Nothing but the pictures should go missing; return all the entries below exactly.

═══

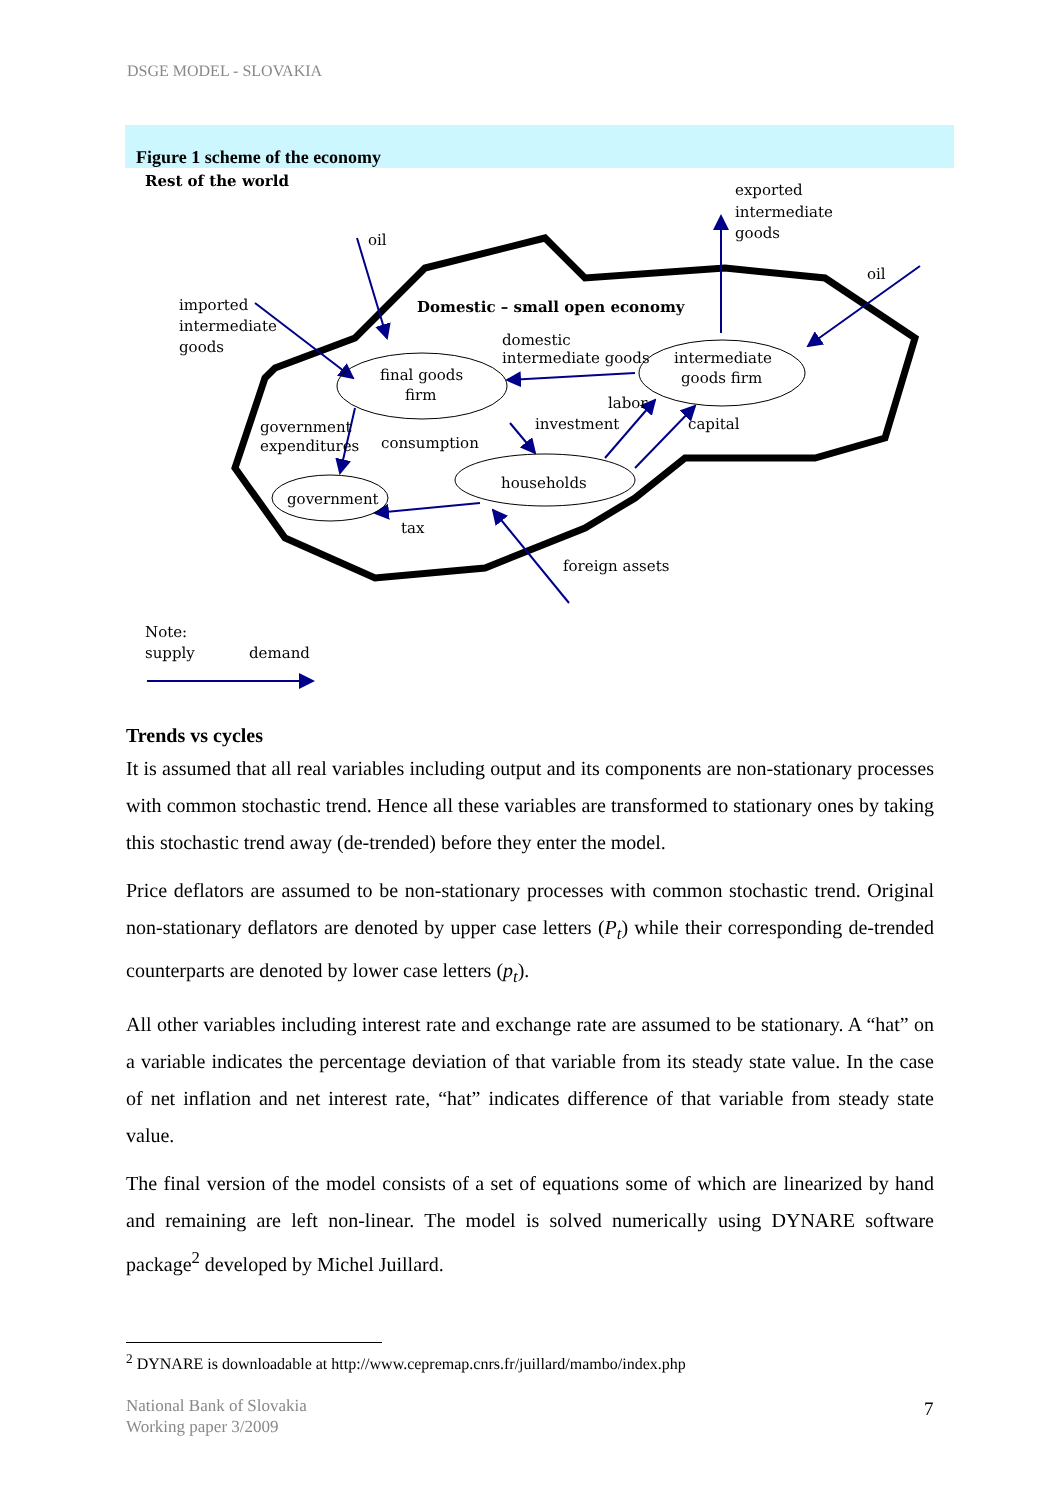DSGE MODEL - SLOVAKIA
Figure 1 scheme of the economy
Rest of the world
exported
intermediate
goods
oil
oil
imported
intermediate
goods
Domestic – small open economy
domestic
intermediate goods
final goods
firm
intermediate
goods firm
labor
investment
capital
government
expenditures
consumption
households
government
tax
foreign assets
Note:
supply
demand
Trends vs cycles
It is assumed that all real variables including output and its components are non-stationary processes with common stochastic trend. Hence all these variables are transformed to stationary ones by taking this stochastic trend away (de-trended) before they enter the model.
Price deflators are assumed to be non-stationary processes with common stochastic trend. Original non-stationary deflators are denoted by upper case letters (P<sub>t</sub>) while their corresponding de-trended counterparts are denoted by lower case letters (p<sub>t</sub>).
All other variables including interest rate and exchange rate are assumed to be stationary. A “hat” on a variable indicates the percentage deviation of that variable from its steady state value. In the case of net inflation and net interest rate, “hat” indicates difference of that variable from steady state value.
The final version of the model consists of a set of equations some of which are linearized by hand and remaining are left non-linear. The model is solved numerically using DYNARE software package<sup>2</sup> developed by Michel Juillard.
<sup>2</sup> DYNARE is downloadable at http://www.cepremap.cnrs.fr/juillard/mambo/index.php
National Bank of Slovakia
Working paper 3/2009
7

═══

- _EXERCISE OUTPUT_
DSGE MODEL - SLOVAKIA
Figure 1 scheme of the economy
Rest of the world
exported
intermediate
goods
oil
oil
imported
intermediate
goods
Domestic – small open economy
domestic
intermediate goods
final goods
firm
intermediate
goods firm
labor
investment
capital
government
expenditures
consumption
households
government
tax
foreign assets
Note:
supply
demand
Trends vs cycles
It is assumed that all real variables including output and its components are non-stationary processes with common stochastic trend. Hence all these variables are transformed to stationary ones by taking this stochastic trend away (de-trended) before they enter the model.
Price deflators are assumed to be non-stationary processes with common stochastic trend. Original non-stationary deflators are denoted by upper case letters (P<sub>t</sub>) while their corresponding de-trended counterparts are denoted by lower case letters (p<sub>t</sub>).
All other variables including interest rate and exchange rate are assumed to be stationary. A “hat” on a variable indicates the percentage deviation of that variable from its steady state value. In the case of net inflation and net interest rate, “hat” indicates difference of that variable from steady state value.
The final version of the model consists of a set of equations some of which are linearized by hand and remaining are left non-linear. The model is solved numerically using DYNARE software package<sup>2</sup> developed by Michel Juillard.
<sup>2</sup> DYNARE is downloadable at http://www.cepremap.cnrs.fr/juillard/mambo/index.php
National Bank of Slovakia
Working paper 3/2009
7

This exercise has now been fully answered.